When I was dating Dh in college and went to visit him over break, his mom made us sleep in separate rooms. We abided by the rules. My folks had the same rule.

My kids are still young, but if they are in their 20s and coming for a visit with their significant other, and I know said significant other, then I have no problem with them sharing a room. At that point they are adults.
 
Mama of 4 adult humans. They all have had significant others, not married and have stayed in our house in the same bedroom. 3 of them are military AND first responders and that alone gives them the right to be with their partners, whenever they can. They love each other and have their own jobs and pay their own bills. Not my job to judge whether they have committed to marriage on paper.

We have our oldest getting married next year. She and her fiancé have already been living together and now built have built a house together. Not going to separate them in different rooms in my house, at this point.
 
Mama of 4 adult humans. They all have had significant others, not married and have stayed in our house in the same bedroom. 3 of them are military AND first responders and that alone gives them the right to be with their partners, whenever they can. They love each other and have their own jobs and pay their own bills. Not my job to judge whether they have committed to marriage on paper.

We have our oldest getting married next year. She and her fiancé have already been living together and now built have built a house together. Not going to separate them in different rooms in my house, at this point.

I :love: your superpower!
 
If they're already living together; why would you not "allow" them to sleep in the same room if they wanted. Are you just trying to make it uncomfortable and are hoping they don't stay with you in the future??? It seems so odd to me; that someone (parent or other) would try to dictate sleeping arrangements for 2 grown adults who seem to be responsible enough to pay their own bills.

I'm also very much against pressuring ppl. into marriage, so I guess that's part of my perspective.
 
If they sleep at home in one room, they should sleep in your home in one room. Everything else is denying or ignoring their relationship being serious.

Would you reverse it? If your parents come to stay at your place, would you make them sleep in separate rooms?
 
Frankly, it doesn’t matter what anyone else thinks, OP. You have to do what you are comfortable with in your own home. Sounds to me like you have some reservations about them living together. It’s pretty clear DD knows this and out of respect for your feelings, opted to stay at a BnB in the past. I would say she is a thoughtful and loving daughter. And since the BF’s parents seem to share your conservative views, the couple shouldn’t be surprised by a request that they sleep separately. For a few days, it will be fine.
 
I can't imagine telling adults in their 20s, especially ones who live together, that they can't sleep in the same room/bed. For what reason? Believe it or not, adults can sleep in the same bed and simply just *sleep*. I suspect most houseguests would do exactly that and not other things, if that's the concern.

Perhaps I'm bias, but I moved out of my parents house at age 19 and moved two hours away.
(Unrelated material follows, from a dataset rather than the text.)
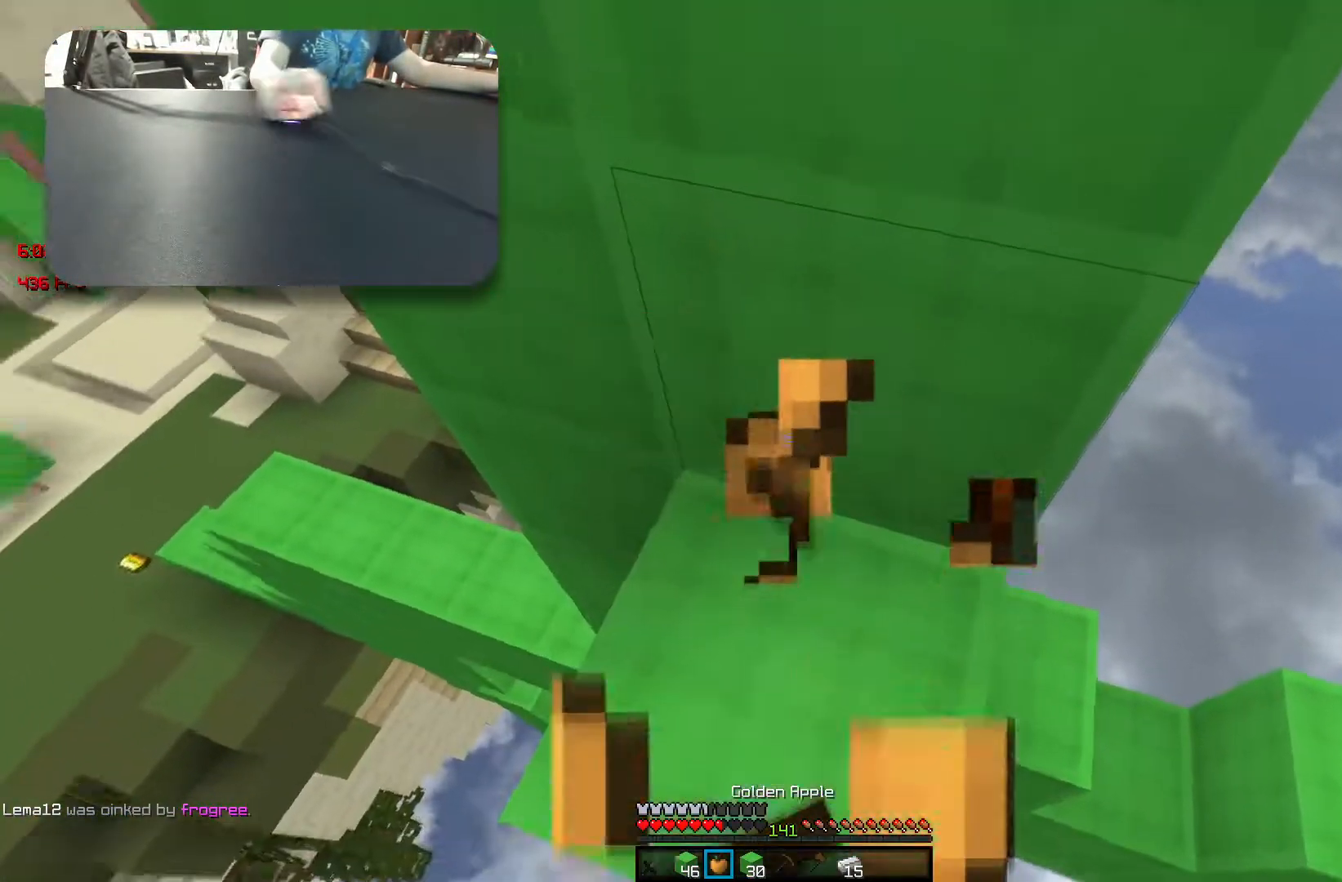
{"keys": [], "events": []}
My (now) DH and I were together for 11 years before we got married, and we visited my parents frequently during that time, always sharing a room. We lived together, had a dog together, were eventually engaged, now married. They trusted us at their house, and we respected their house. No problems.
 
Smoking and pets can cause damage and/or potential health hazards to the home owners. Drugs are illegal. Not quite the same as a moral objection.
There are still places where pre-marital sex is illegal, and some places where certain sex acts are illegal. Drugs are not illegal everywhere, nor are all kinds.
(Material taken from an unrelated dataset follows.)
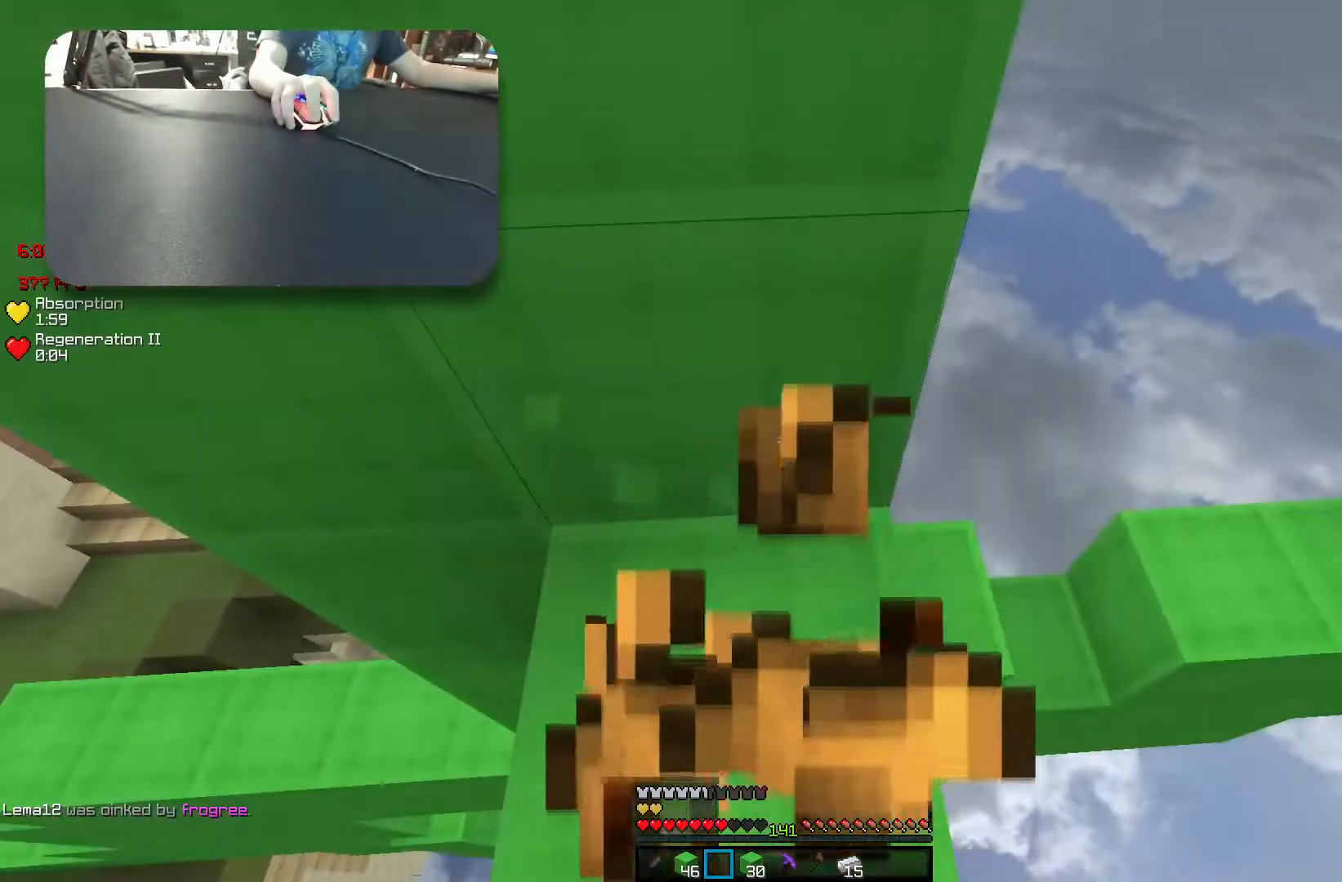
{"keys": [], "events": []}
Before my wife and I got married each of our families had completely different approaches. The first time I met my future FIL, I introduced myself immediately after walking out of his daughter's bedroom in the morning. We had been dating for a little while, little did he know I was going to propose the next day.
Three months before our wedding my Grandfather required that we sleep in separate rooms even though we were living together. He was also a very devout Catholic so I'm sure that was part of it as well.